■ ACTIVITY ■
Go through the material below line by line and count those containing "textrm". Write the count and nothing more.

■ EXTRACTED DATA ■

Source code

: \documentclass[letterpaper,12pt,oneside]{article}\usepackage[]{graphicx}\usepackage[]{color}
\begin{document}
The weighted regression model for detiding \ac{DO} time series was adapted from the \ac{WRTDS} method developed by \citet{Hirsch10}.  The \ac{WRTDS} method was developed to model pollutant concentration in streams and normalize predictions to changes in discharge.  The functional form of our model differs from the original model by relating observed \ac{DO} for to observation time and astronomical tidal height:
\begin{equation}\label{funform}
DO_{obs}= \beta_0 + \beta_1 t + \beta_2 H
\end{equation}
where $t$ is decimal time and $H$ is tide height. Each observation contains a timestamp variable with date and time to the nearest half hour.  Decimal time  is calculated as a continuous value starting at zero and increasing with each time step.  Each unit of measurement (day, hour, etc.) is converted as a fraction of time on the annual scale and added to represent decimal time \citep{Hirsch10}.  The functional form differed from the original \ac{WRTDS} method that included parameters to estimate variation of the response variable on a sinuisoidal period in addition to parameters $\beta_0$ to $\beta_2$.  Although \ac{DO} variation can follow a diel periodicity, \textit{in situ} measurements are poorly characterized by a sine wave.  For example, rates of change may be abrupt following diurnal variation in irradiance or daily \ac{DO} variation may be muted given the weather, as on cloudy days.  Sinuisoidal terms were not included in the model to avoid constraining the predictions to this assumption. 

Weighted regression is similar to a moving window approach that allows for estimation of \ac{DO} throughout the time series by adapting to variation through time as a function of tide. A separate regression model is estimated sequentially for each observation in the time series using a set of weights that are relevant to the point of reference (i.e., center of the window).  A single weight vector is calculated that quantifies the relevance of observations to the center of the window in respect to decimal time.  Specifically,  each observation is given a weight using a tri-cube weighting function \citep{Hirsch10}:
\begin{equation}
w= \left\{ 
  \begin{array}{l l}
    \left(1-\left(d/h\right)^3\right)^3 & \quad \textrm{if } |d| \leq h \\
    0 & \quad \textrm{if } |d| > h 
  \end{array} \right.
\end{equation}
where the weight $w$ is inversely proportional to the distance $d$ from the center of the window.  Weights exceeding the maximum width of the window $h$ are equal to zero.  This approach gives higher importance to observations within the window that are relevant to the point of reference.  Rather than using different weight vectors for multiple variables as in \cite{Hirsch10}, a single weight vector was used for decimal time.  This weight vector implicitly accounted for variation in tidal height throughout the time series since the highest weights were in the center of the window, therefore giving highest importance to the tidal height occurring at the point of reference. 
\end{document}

==

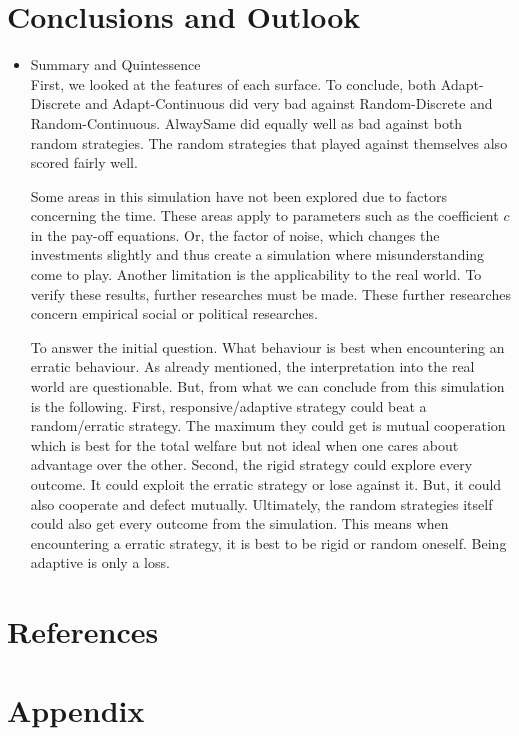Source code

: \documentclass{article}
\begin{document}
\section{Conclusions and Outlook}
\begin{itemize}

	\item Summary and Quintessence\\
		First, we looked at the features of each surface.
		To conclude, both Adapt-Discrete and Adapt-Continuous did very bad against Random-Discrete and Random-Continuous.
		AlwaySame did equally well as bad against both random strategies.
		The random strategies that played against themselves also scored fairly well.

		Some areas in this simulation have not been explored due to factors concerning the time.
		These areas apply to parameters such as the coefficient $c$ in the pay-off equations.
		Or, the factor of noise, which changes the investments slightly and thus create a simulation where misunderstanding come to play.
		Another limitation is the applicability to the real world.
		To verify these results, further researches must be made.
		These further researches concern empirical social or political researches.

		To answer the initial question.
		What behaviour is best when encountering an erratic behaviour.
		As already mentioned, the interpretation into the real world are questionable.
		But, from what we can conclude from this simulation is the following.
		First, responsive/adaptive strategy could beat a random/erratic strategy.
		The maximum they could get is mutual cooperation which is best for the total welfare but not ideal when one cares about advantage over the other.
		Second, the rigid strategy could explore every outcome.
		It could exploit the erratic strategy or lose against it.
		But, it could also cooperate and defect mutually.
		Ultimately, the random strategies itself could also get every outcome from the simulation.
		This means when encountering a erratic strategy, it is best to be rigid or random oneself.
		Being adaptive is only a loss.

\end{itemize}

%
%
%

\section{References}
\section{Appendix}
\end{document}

■ SOLUTION ■
2